Robinhood runs hidden details about how the app makes money, the SEC says

flash guys
  • Robinhood bosses have removed information about how the company made money after learning of a best-selling book that describes how its practices can affect inexperienced investors, according to a SEC complaint.
  • The company stopped revealing how made money from trades after Michael Lewis’ 2014 presentation on high-frequency trading in a book called “Flash Boys”
  • The SEC describes how “a best-selling author published a book” that describes payments from orders to high-speed firms as controversial.
  • Robinhood agreed to pay $ 65 million to settle SEC fees that misled customers.
  • Go to the Business Insider homepage for more stories.

Robinhood executives have been hiding information about how the trading app is making money after Michael Lewis’ “Flash Boys” launch in 2014, detailing how the stock market is influenced by high-frequency traders, has sparked controversy over its business model, a complaint by the Securities and Exchange Commission said.

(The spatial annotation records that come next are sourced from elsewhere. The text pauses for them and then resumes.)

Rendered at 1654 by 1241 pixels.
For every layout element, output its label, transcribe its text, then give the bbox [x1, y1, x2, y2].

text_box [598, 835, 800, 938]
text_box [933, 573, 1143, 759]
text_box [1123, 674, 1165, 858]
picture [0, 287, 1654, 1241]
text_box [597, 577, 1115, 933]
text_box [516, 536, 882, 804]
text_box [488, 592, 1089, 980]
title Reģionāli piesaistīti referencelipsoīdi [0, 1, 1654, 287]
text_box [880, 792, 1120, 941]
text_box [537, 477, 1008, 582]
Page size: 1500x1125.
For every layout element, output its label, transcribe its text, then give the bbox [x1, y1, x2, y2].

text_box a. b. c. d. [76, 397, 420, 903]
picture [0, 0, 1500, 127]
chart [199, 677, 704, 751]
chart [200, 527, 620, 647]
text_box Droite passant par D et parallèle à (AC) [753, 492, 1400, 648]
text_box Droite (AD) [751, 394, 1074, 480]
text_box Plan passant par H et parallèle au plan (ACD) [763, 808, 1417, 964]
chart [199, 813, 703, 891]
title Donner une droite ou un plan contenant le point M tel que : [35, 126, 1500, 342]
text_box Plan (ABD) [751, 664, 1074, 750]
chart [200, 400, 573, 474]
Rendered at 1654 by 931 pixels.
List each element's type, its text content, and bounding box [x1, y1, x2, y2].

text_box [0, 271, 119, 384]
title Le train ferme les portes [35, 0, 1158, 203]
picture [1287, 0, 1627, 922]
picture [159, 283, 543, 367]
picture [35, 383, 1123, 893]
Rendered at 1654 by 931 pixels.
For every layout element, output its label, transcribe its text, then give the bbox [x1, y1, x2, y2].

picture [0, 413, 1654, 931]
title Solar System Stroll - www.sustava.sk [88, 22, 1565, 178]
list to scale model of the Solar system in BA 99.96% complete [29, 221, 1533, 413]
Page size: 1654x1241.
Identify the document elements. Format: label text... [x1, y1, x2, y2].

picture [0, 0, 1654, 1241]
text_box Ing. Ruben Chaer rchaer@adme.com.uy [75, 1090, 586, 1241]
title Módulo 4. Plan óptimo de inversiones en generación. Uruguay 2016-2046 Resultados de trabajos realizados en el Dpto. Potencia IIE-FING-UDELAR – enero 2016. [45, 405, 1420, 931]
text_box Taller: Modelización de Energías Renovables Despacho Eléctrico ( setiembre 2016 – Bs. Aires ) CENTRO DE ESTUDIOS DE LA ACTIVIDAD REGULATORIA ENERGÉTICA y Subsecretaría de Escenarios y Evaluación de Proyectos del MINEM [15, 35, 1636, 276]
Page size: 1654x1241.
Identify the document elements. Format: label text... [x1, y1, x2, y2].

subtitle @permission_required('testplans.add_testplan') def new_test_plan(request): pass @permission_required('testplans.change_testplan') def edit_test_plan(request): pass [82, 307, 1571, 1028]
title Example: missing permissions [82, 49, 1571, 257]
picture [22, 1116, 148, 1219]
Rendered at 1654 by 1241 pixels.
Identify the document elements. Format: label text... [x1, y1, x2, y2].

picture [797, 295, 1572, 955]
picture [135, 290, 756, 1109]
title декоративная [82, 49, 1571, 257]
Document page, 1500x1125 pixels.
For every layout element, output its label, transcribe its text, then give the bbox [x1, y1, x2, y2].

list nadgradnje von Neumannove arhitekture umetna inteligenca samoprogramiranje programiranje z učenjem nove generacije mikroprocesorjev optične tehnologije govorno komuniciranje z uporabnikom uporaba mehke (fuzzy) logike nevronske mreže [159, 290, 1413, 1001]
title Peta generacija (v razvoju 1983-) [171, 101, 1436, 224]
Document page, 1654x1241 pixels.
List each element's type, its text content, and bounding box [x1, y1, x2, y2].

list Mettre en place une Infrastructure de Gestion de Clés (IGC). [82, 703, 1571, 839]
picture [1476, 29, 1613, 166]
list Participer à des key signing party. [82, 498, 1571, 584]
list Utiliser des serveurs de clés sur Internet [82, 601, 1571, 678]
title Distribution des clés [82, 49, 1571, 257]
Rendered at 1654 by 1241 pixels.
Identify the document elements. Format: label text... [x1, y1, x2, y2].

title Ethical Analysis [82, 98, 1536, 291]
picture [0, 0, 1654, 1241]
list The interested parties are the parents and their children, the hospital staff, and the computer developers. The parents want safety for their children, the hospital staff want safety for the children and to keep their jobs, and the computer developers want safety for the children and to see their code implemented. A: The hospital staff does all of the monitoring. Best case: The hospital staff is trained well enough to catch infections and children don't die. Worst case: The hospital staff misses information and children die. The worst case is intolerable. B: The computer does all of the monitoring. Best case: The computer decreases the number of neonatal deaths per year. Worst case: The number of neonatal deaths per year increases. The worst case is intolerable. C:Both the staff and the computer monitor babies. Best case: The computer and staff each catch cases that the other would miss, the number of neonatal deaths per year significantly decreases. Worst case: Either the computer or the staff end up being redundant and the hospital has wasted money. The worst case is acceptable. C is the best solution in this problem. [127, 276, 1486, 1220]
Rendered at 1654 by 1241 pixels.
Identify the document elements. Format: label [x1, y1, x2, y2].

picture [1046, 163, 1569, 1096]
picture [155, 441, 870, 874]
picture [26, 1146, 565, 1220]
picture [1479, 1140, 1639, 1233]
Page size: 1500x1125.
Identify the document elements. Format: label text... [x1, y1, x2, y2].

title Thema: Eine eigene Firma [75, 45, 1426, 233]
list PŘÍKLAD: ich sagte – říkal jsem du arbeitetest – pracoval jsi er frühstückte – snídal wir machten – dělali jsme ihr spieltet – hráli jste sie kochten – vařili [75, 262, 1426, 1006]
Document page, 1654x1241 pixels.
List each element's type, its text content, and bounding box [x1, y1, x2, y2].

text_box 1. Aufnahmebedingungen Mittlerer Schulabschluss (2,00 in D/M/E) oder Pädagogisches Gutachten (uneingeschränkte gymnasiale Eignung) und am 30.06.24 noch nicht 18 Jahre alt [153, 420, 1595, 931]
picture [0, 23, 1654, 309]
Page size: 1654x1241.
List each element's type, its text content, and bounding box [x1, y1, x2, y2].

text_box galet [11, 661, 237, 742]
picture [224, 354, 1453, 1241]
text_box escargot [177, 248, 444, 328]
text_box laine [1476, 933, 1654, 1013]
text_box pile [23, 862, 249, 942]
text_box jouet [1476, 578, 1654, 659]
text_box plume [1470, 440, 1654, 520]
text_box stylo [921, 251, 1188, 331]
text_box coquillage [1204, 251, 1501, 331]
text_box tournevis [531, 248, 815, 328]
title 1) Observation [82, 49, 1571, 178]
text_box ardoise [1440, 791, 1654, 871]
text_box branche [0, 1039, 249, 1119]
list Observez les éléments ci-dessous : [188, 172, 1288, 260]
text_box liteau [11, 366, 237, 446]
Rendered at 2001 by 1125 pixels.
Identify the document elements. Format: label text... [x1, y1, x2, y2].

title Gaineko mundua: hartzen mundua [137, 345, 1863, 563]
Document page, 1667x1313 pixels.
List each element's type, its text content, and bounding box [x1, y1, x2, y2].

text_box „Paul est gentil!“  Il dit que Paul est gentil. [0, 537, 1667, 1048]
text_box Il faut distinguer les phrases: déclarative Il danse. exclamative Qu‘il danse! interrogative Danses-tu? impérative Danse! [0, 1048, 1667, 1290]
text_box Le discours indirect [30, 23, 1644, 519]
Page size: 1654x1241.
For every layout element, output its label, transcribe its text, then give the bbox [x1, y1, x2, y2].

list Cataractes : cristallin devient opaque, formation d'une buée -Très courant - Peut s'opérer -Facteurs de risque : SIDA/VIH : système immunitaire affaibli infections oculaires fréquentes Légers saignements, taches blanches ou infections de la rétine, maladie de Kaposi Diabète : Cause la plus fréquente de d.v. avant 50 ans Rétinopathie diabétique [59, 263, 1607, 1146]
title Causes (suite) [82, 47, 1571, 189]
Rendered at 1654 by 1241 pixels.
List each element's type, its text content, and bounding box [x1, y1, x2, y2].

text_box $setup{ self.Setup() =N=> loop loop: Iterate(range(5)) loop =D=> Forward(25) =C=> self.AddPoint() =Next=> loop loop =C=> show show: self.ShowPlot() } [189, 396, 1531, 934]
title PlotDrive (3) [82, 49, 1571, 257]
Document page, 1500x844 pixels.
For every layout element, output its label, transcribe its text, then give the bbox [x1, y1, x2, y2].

The lawsuit is part of an SEC enforcement action that accuses Robinhood of misrepresenting and omitting information about its sources of revenue, particularly the sale of securities to Wall Street brokerages. These payments are also known as ‘order flow payment’.

Like other brokerages, Robinhood sells its orders to high-speed trading companies for execution. But he masked the fact that payment for the order flow was his only major source of revenue since its launch in 2015, the SEC said.

According to the complaint, Robinhood deliberately omitted the source of revenue to avoid customers believing that payment for the order flow is controversial.

The SEC does not mention Michael Lewis or “Flash Boys,” but says “a best-selling author has published a book” that describes payment for order flow as controversial and provides information about electronic securities trading.

Read more: JPMorgan says stocks are ready for sustained gains in a way they haven’t for years – and identifies 43 names to buy for above-average earnings growth in 2021

Robinhood senior staff were aware of the book and the controversial payment associated with popular commercial firms, prompting them to remove references from their answer to a FAQ section on “How Robinhood Makes Money,” the SEC said.

A new FAQ page was created that discussed the payment of brokerage, but said that its revenue from payment for the order flow was “indirect” and “negligible”, the complaint said. Robinhood also said it will inform customers if this will ever become a significant source of revenue.

The SEC has made it clear that 80% of Robinhood’s revenue from 2015 to mid-2016 comes from payment for order flow. Robinhood has agreed to pay $ 65 million to settle SEC expenses.

“The settlement refers to historical practices that do not reflect Robinhood today,” said Dan Gallagher, the firm’s legal director.

A Robinhood spokesman told Business Insider: “We are fully transparent in our communications with clients about our current revenue streams, we have significantly improved the best execution processes and we have established relationships with additional market factors to improve quality of execution ”.

Robinhood has begun revealing that almost half of its revenue comes from the order flow payment process in October 2018.